(Records provided)
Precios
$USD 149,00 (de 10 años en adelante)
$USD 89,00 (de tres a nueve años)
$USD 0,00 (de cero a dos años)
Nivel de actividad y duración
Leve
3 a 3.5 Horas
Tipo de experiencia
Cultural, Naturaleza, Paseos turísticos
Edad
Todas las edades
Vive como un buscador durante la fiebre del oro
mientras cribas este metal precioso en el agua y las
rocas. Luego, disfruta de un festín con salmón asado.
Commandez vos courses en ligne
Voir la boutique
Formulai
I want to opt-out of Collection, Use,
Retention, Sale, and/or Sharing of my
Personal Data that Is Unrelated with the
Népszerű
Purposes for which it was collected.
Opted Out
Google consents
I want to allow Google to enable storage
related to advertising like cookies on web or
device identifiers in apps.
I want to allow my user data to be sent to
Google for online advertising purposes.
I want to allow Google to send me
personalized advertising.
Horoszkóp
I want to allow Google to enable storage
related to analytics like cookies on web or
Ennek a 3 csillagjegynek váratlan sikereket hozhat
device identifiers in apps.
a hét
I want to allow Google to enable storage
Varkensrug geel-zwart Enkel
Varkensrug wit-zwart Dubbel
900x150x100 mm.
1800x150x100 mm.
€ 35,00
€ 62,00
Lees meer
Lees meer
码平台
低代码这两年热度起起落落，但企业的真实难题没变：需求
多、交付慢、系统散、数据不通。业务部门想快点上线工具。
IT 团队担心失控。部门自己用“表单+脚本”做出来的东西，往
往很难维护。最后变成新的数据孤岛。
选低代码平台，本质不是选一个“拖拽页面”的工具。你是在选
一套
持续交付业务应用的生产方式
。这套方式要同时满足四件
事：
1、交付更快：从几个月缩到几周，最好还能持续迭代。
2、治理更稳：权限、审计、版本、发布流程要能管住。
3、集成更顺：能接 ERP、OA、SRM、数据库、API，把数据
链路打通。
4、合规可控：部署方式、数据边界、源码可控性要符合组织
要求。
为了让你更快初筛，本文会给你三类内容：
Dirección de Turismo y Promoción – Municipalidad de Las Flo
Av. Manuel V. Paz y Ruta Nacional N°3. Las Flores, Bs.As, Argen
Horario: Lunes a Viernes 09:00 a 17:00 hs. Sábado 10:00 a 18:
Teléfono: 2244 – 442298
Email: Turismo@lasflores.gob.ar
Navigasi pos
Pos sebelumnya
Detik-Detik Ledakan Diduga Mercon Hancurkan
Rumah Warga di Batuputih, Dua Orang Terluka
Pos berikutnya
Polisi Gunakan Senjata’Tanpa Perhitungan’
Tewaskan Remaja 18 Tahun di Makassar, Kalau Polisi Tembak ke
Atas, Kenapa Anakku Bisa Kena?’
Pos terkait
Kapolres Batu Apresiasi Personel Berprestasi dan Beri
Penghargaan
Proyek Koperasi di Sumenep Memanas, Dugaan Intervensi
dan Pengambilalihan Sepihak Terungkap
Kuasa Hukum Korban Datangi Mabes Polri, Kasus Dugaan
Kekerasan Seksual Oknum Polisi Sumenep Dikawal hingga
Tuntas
(End Records provided)
(Records provided)
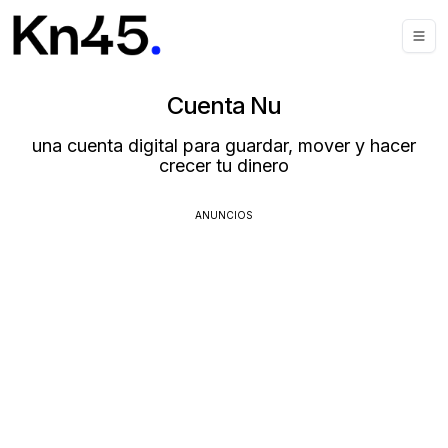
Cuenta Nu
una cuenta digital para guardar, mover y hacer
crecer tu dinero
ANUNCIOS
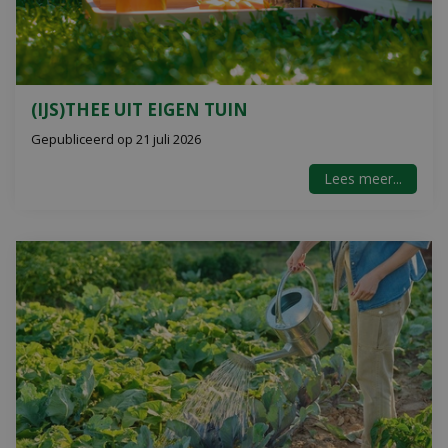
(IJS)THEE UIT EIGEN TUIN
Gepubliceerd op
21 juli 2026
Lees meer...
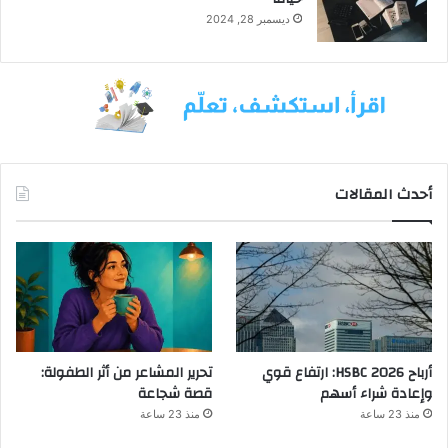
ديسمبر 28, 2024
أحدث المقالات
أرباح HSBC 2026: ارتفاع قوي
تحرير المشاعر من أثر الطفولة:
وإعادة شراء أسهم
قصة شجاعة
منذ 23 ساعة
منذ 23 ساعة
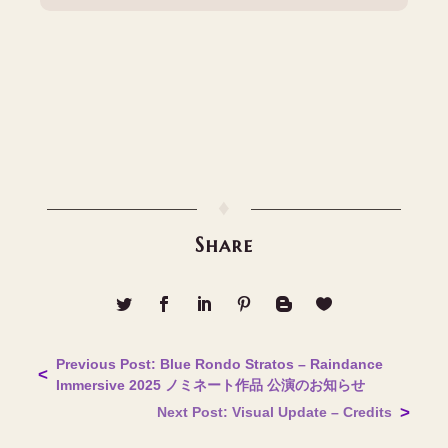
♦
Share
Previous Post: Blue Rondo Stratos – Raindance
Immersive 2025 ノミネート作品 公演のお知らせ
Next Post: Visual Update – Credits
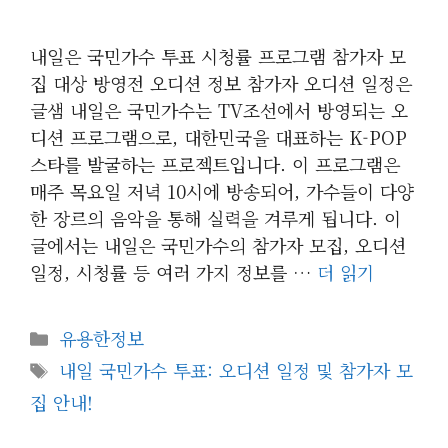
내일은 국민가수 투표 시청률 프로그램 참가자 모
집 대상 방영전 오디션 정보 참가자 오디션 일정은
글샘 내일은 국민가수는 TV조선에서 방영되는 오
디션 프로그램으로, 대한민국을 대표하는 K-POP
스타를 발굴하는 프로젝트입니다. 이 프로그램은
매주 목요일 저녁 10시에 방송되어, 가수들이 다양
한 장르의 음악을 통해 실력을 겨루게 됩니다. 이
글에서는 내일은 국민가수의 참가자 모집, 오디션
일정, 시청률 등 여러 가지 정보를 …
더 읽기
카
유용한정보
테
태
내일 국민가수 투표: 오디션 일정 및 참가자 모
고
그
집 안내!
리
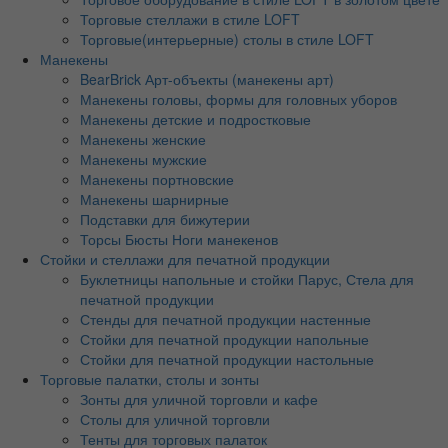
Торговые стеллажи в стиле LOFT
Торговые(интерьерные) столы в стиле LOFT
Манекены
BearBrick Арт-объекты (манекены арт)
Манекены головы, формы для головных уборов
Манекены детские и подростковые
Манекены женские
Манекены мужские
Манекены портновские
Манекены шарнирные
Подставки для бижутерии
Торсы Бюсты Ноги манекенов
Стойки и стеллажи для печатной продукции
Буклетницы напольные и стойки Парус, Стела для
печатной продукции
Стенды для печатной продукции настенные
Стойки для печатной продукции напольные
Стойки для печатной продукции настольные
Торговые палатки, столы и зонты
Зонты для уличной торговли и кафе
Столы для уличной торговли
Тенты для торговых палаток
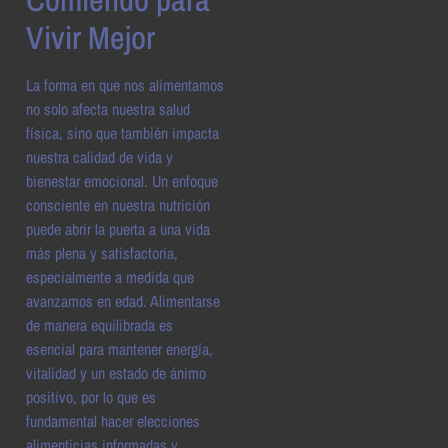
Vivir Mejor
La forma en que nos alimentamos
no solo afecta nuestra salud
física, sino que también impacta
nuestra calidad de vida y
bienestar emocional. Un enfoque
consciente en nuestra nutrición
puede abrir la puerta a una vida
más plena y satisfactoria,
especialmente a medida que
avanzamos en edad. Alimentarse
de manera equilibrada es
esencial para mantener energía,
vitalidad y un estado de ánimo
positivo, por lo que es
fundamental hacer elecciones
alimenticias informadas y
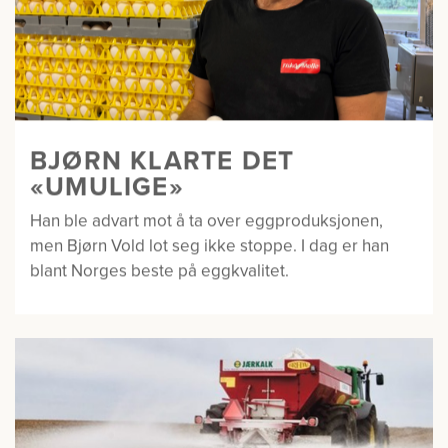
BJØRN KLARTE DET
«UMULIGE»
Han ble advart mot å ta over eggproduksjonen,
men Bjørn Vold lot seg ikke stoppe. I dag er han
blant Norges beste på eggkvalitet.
(End Records provided)
(Records provided)
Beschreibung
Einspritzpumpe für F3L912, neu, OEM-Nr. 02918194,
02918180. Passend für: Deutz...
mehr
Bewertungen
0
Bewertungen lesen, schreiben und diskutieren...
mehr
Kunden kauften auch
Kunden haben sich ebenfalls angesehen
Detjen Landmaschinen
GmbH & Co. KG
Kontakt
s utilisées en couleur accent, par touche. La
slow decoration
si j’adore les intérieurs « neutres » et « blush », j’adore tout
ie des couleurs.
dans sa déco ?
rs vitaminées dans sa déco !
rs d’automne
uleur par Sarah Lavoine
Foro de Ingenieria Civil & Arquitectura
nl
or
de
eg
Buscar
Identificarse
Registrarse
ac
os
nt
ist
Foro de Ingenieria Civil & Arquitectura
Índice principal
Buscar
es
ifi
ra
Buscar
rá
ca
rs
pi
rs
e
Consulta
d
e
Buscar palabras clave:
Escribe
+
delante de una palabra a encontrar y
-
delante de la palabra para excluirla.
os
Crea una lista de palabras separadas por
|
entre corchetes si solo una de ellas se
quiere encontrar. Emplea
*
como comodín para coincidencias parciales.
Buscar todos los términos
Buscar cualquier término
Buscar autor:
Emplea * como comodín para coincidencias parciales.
(End Records provided)
### What you need to do
Once you have counted the lines of the data that contain the word "уличной", please reply with that number alone.

### Solution below
2